IVY 2 Investments VCC (Primary Acquiring Firm)

and

New Holdco, a new company formed for the purposes of this transaction (Primary Target Firm)

Heard on:                     24 February 2021

Order Issued on:         24 February 2021

REASONS FOR DECISION

[1]            On 24 February 2021, the Competition Tribunal unconditionally approved a large merger between IVY 2 Investments VCC (“IVY” or “the Acquiring Group”) and New Holdco, a newly formed company for the purposes of this transaction (“NewCo” or “the Target Group”).

[2]            The transaction involves the Acquiring Group’s acquisition of the convertible preference shares in NewCo, such that the Acquiring Group will have sole control over NewCo post-merger.

[3]            IVY is not active in South Africa, however, the Acquiring Group has a global portfolio in financial services; telecommunications, media and technology; transportation and industrials; consumer and real estate; life sciences and agribusiness, as well as energy and resources.

[4]            NewCo operates as a holding company and does not conduct any business activities. However, NewCo’s controlling entity, PIL Holdings Pte. Ltd[1] (‘’PIL Holdings”) is engaged in ship-owning and operating activities, shipping agency services and container sales.

[5]            There are no horizontal or vertical overlaps in the activities of the merger parties. The Competition Commission, however, noted that PIL SA is currently a respondent in an on-going cartel investigation in the shipping and container market. It concluded that the merger was unlikely to change the existing market structure nor strengthen existing coordination in the shipping and container market, where the alleged collusive conduct is taking place.

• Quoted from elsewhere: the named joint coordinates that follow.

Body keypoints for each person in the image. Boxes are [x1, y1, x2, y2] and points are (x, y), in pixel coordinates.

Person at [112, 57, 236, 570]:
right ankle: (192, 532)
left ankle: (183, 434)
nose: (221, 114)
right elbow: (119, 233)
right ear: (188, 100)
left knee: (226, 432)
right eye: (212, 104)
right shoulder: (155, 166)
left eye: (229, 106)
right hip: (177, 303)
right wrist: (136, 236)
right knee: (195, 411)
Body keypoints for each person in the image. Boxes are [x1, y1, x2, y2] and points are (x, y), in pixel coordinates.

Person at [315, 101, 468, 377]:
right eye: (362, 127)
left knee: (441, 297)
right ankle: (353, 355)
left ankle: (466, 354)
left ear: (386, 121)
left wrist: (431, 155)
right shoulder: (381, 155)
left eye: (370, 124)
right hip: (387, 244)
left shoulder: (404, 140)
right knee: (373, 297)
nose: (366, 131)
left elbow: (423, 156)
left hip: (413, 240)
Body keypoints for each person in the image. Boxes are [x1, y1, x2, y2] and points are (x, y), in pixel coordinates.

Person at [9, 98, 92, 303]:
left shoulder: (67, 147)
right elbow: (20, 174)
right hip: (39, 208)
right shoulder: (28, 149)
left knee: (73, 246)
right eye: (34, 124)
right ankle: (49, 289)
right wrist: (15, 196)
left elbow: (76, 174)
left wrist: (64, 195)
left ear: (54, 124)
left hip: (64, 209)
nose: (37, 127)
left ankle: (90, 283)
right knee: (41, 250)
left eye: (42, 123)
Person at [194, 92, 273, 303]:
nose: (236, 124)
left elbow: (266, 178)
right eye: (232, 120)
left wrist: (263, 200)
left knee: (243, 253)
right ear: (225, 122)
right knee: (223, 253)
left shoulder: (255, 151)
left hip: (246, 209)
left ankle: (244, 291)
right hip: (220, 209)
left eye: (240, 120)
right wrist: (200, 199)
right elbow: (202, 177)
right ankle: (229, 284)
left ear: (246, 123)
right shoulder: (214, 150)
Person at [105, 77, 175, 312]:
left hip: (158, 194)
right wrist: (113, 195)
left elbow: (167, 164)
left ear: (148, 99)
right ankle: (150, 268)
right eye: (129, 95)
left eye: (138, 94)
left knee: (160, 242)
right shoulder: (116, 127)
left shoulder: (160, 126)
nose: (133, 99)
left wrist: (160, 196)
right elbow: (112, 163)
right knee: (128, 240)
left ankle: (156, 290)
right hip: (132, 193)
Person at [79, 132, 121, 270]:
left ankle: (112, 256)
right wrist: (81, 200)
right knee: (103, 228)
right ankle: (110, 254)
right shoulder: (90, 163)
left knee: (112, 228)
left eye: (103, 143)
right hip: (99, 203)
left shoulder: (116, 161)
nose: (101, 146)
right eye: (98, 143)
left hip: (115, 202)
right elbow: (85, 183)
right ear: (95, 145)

[6]            The proposed merger raises no public interest concerns.

[7]            No third party raised any concern.

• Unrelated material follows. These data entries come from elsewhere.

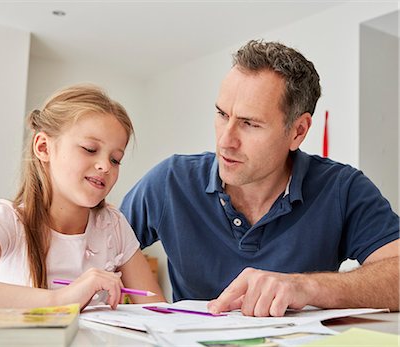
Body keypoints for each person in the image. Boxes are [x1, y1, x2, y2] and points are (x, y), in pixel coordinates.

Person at [120, 40, 399, 317]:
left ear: (298, 132)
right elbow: (95, 250)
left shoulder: (342, 188)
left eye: (250, 124)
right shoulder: (170, 181)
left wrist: (307, 287)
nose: (225, 141)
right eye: (221, 114)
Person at [0, 84, 165, 313]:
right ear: (43, 147)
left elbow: (158, 312)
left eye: (115, 159)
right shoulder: (8, 221)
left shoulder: (113, 225)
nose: (105, 166)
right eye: (90, 149)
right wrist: (60, 300)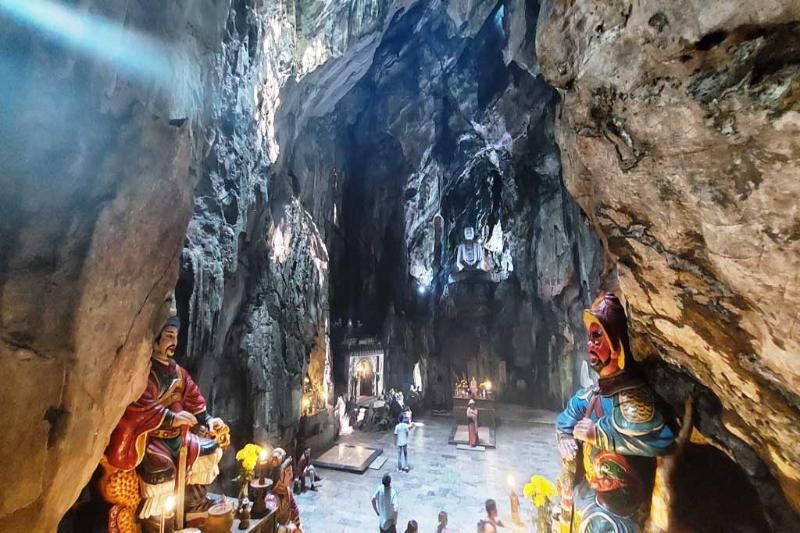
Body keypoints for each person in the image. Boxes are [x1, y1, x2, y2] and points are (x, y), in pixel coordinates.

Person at [555, 292, 675, 532]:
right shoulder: (590, 396)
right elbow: (565, 420)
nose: (590, 345)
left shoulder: (633, 397)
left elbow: (664, 440)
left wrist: (598, 434)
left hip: (623, 507)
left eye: (597, 338)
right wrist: (565, 438)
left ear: (616, 347)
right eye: (590, 338)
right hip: (591, 493)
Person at [101, 316, 230, 532]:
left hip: (179, 436)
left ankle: (193, 505)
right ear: (155, 339)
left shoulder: (177, 372)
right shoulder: (146, 372)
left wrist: (209, 420)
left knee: (209, 449)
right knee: (161, 472)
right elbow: (141, 406)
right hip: (152, 439)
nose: (174, 342)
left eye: (176, 337)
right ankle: (158, 524)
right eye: (169, 336)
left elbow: (194, 398)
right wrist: (172, 418)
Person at [265, 448, 303, 532]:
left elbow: (294, 509)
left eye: (291, 472)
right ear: (280, 477)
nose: (292, 476)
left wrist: (298, 526)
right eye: (288, 473)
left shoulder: (287, 491)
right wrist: (288, 530)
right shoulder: (272, 499)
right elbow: (270, 524)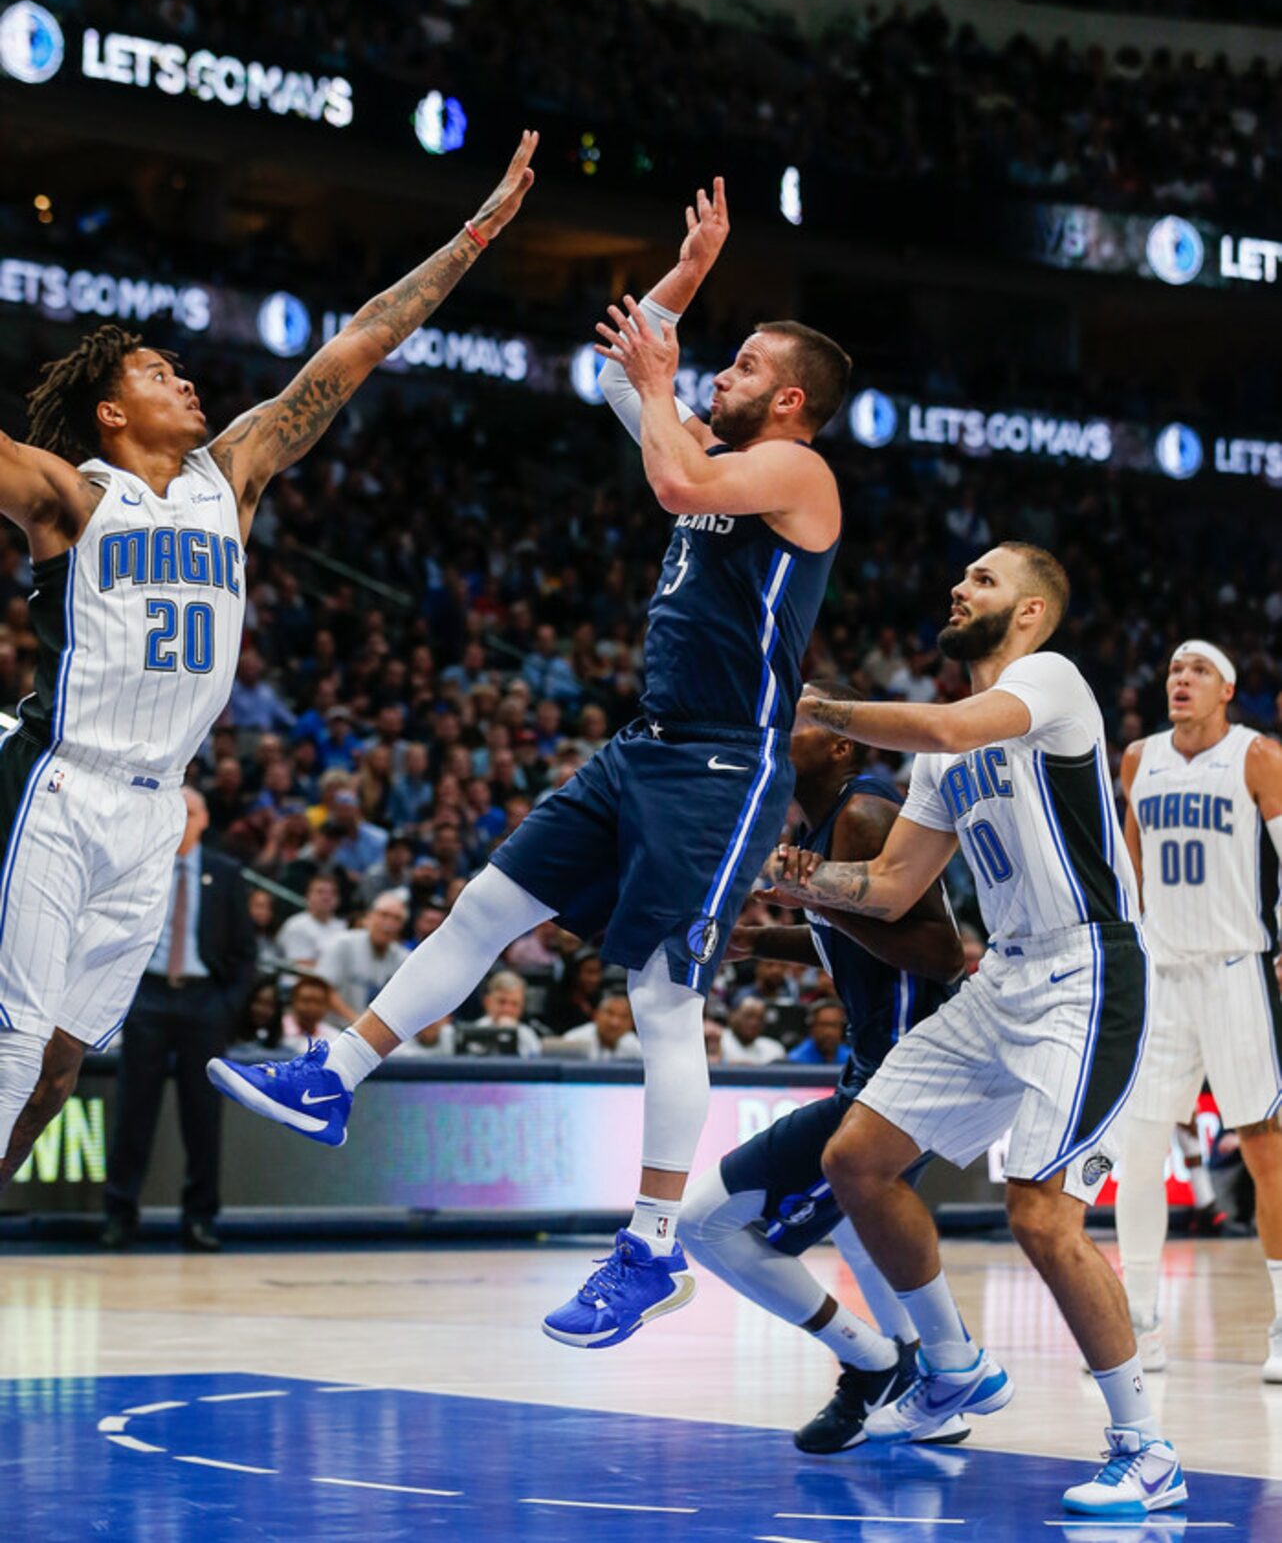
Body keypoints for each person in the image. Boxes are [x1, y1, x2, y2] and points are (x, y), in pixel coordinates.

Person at [207, 178, 850, 1352]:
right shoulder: (704, 438)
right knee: (485, 905)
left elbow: (673, 476)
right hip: (647, 746)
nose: (721, 368)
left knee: (661, 993)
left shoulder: (797, 478)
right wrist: (686, 277)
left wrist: (662, 387)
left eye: (745, 362)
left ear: (791, 397)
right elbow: (612, 377)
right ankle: (334, 1076)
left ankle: (648, 1250)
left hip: (725, 766)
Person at [0, 128, 537, 1195]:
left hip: (159, 810)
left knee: (61, 1064)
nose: (185, 380)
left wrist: (475, 233)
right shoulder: (73, 495)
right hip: (60, 784)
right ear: (112, 412)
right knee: (13, 1045)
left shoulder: (231, 473)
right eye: (159, 372)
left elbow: (359, 345)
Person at [764, 544, 1185, 1519]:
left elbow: (950, 716)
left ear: (1030, 613)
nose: (960, 586)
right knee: (857, 1158)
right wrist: (802, 880)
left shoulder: (1050, 682)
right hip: (1003, 973)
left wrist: (821, 705)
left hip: (1090, 972)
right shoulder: (940, 757)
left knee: (1041, 1216)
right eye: (959, 576)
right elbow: (894, 886)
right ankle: (951, 1366)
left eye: (985, 580)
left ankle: (1145, 1448)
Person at [681, 686, 963, 1452]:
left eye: (799, 722)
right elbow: (857, 934)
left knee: (706, 1222)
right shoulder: (829, 825)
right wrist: (762, 940)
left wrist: (814, 899)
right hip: (882, 1072)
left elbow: (941, 953)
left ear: (840, 746)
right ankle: (933, 1374)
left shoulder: (867, 813)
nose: (778, 729)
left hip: (901, 1074)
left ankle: (876, 1363)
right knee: (864, 1233)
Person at [1116, 639, 1282, 1382]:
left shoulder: (1257, 756)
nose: (1181, 680)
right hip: (1162, 974)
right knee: (1140, 1152)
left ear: (1228, 690)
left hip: (1233, 968)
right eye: (1175, 670)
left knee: (1266, 1150)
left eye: (1199, 672)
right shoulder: (1137, 760)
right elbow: (1131, 869)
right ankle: (1140, 1326)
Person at [101, 788, 257, 1250]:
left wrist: (227, 1006)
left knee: (204, 1117)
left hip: (203, 1000)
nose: (183, 819)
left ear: (205, 820)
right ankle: (120, 1214)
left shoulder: (226, 874)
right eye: (177, 811)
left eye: (191, 812)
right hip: (146, 996)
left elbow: (245, 951)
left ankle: (200, 1218)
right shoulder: (142, 864)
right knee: (134, 1112)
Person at [317, 892, 411, 1023]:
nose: (389, 923)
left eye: (397, 919)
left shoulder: (403, 959)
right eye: (383, 915)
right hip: (332, 1028)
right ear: (369, 916)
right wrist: (356, 1023)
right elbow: (323, 988)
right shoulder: (343, 942)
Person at [556, 993, 643, 1061]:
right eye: (610, 1013)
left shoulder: (634, 1045)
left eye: (623, 1016)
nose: (615, 1023)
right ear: (596, 1015)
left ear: (632, 1024)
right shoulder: (574, 1040)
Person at [716, 995, 785, 1066]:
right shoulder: (716, 1041)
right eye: (748, 1016)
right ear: (732, 1016)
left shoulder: (774, 1049)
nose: (754, 1023)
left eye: (760, 1018)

[8]            We concluded that the proposed transaction is unlikely to substantially prevent or lessen competition in any relevant market, or to have a negative impact on the public interest.
08 March 2021

Mr Enver Daniels                                                                                                                         Date

Ms Mondo Mazwai and Mr Halton Cheadle concurring

Tribunal Case Manager:                    C Mathonsi

For the Merging Parties:                    P Gounden and S Meyer

For the Commission:                          G Mutizwa, Z Hadebe and N Msiza

[1] Incorporated according to the laws of Singapore.